PROVIDED RECORDS
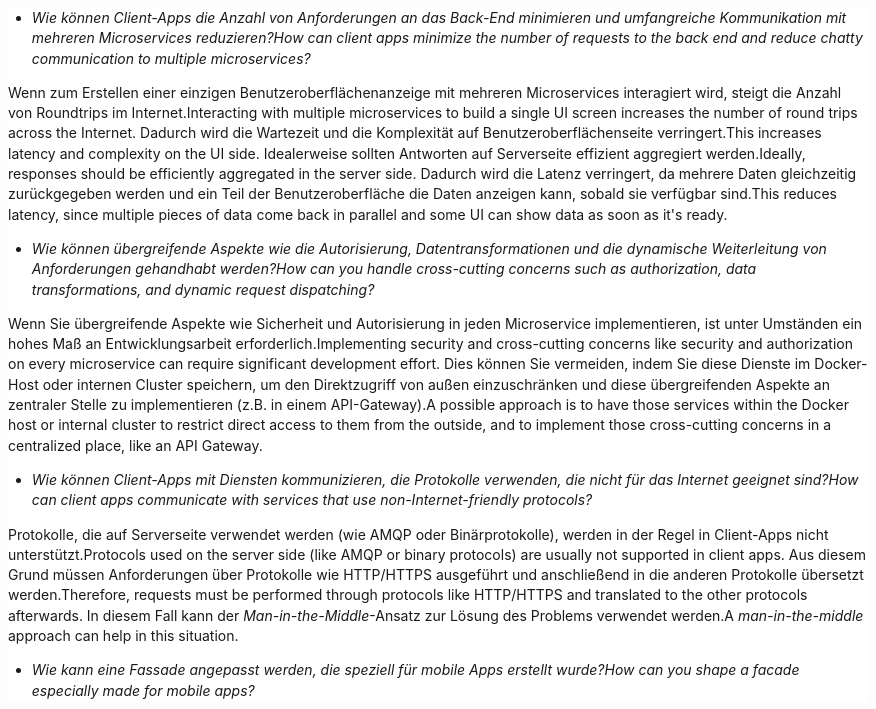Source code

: - <span data-ttu-id="2820f-122">*Wie können Client-Apps die Anzahl von Anforderungen an das Back-End minimieren und umfangreiche Kommunikation mit mehreren Microservices reduzieren?*</span><span class="sxs-lookup"><span data-stu-id="2820f-122">*How can client apps minimize the number of requests to the back end and reduce chatty communication to multiple microservices?*</span></span>

<span data-ttu-id="2820f-123">Wenn zum Erstellen einer einzigen Benutzeroberflächenanzeige mit mehreren Microservices interagiert wird, steigt die Anzahl von Roundtrips im Internet.</span><span class="sxs-lookup"><span data-stu-id="2820f-123">Interacting with multiple microservices to build a single UI screen increases the number of round trips across the Internet.</span></span> <span data-ttu-id="2820f-124">Dadurch wird die Wartezeit und die Komplexität auf Benutzeroberflächenseite verringert.</span><span class="sxs-lookup"><span data-stu-id="2820f-124">This increases latency and complexity on the UI side.</span></span> <span data-ttu-id="2820f-125">Idealerweise sollten Antworten auf Serverseite effizient aggregiert werden.</span><span class="sxs-lookup"><span data-stu-id="2820f-125">Ideally, responses should be efficiently aggregated in the server side.</span></span> <span data-ttu-id="2820f-126">Dadurch wird die Latenz verringert, da mehrere Daten gleichzeitig zurückgegeben werden und ein Teil der Benutzeroberfläche die Daten anzeigen kann, sobald sie verfügbar sind.</span><span class="sxs-lookup"><span data-stu-id="2820f-126">This reduces latency, since multiple pieces of data come back in parallel and some UI can show data as soon as it's ready.</span></span>

- <span data-ttu-id="2820f-127">*Wie können übergreifende Aspekte wie die Autorisierung, Datentransformationen und die dynamische Weiterleitung von Anforderungen gehandhabt werden?*</span><span class="sxs-lookup"><span data-stu-id="2820f-127">*How can you handle cross-cutting concerns such as authorization, data transformations, and dynamic request dispatching?*</span></span>

<span data-ttu-id="2820f-128">Wenn Sie übergreifende Aspekte wie Sicherheit und Autorisierung in jeden Microservice implementieren, ist unter Umständen ein hohes Maß an Entwicklungsarbeit erforderlich.</span><span class="sxs-lookup"><span data-stu-id="2820f-128">Implementing security and cross-cutting concerns like security and authorization on every microservice can require significant development effort.</span></span> <span data-ttu-id="2820f-129">Dies können Sie vermeiden, indem Sie diese Dienste im Docker-Host oder internen Cluster speichern, um den Direktzugriff von außen einzuschränken und diese übergreifenden Aspekte an zentraler Stelle zu implementieren (z.B. in einem API-Gateway).</span><span class="sxs-lookup"><span data-stu-id="2820f-129">A possible approach is to have those services within the Docker host or internal cluster to restrict direct access to them from the outside, and to implement those cross-cutting concerns in a centralized place, like an API Gateway.</span></span>

- <span data-ttu-id="2820f-130">*Wie können Client-Apps mit Diensten kommunizieren, die Protokolle verwenden, die nicht für das Internet geeignet sind?*</span><span class="sxs-lookup"><span data-stu-id="2820f-130">*How can client apps communicate with services that use non-Internet-friendly protocols?*</span></span>

<span data-ttu-id="2820f-131">Protokolle, die auf Serverseite verwendet werden (wie AMQP oder Binärprotokolle), werden in der Regel in Client-Apps nicht unterstützt.</span><span class="sxs-lookup"><span data-stu-id="2820f-131">Protocols used on the server side (like AMQP or binary protocols) are usually not supported in client apps.</span></span> <span data-ttu-id="2820f-132">Aus diesem Grund müssen Anforderungen über Protokolle wie HTTP/HTTPS ausgeführt und anschließend in die anderen Protokolle übersetzt werden.</span><span class="sxs-lookup"><span data-stu-id="2820f-132">Therefore, requests must be performed through protocols like HTTP/HTTPS and translated to the other protocols afterwards.</span></span> <span data-ttu-id="2820f-133">In diesem Fall kann der *Man-in-the-Middle*-Ansatz zur Lösung des Problems verwendet werden.</span><span class="sxs-lookup"><span data-stu-id="2820f-133">A *man-in-the-middle* approach can help in this situation.</span></span>

- <span data-ttu-id="2820f-134">*Wie kann eine Fassade angepasst werden, die speziell für mobile Apps erstellt wurde?*</span><span class="sxs-lookup"><span data-stu-id="2820f-134">*How can you shape a facade especially made for mobile apps?*</span></span>
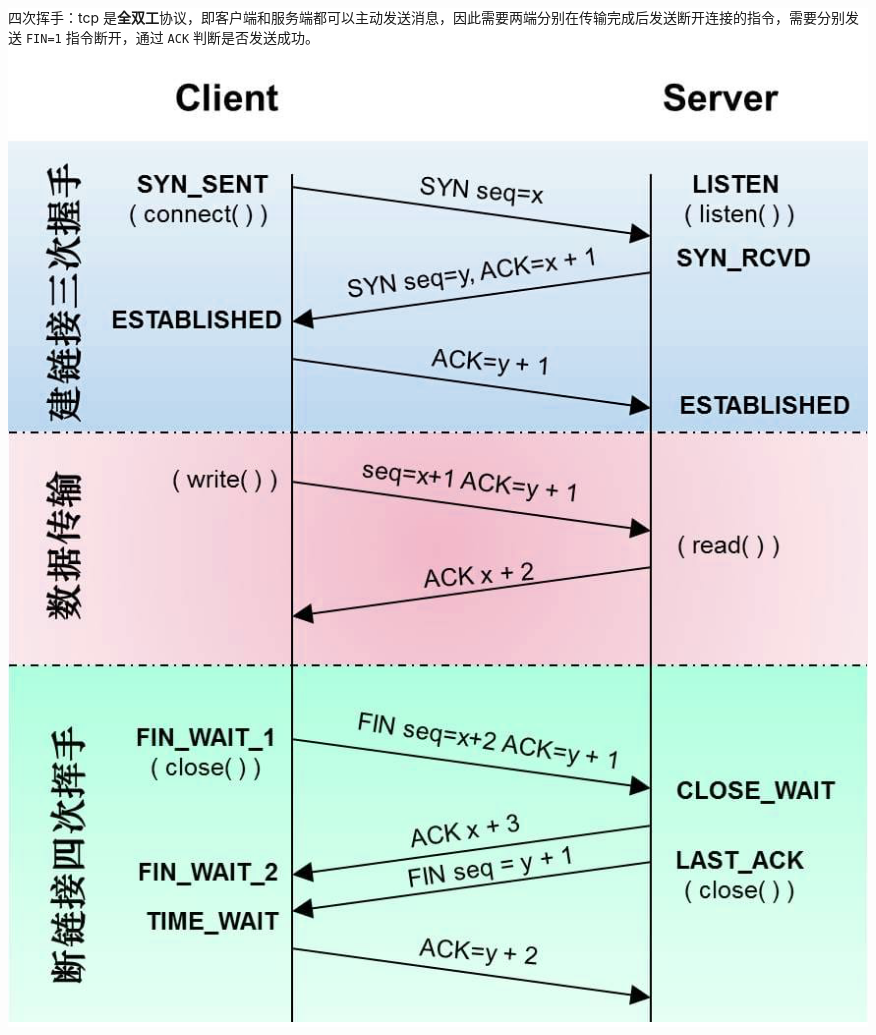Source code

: 四次挥手：tcp 是**全双工**协议，即客户端和服务端都可以主动发送消息，因此需要两端分别在传输完成后发送断开连接的指令，需要分别发送 `FIN=1` 指令断开，通过 `ACK` 判断是否发送成功。

![](assets/images/面试题目整理-1.png)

TASK OBJECTIVE
Output must match the lines from the start of the records above through the line that contains "to multiple microservices?*</span></span>", exactly and with every picture removed.

EXERCISE RESPONSE
Source code

: - <span data-ttu-id="2820f-122">*Wie können Client-Apps die Anzahl von Anforderungen an das Back-End minimieren und umfangreiche Kommunikation mit mehreren Microservices reduzieren?*</span><span class="sxs-lookup"><span data-stu-id="2820f-122">*How can client apps minimize the number of requests to the back end and reduce chatty communication to multiple microservices?*</span></span>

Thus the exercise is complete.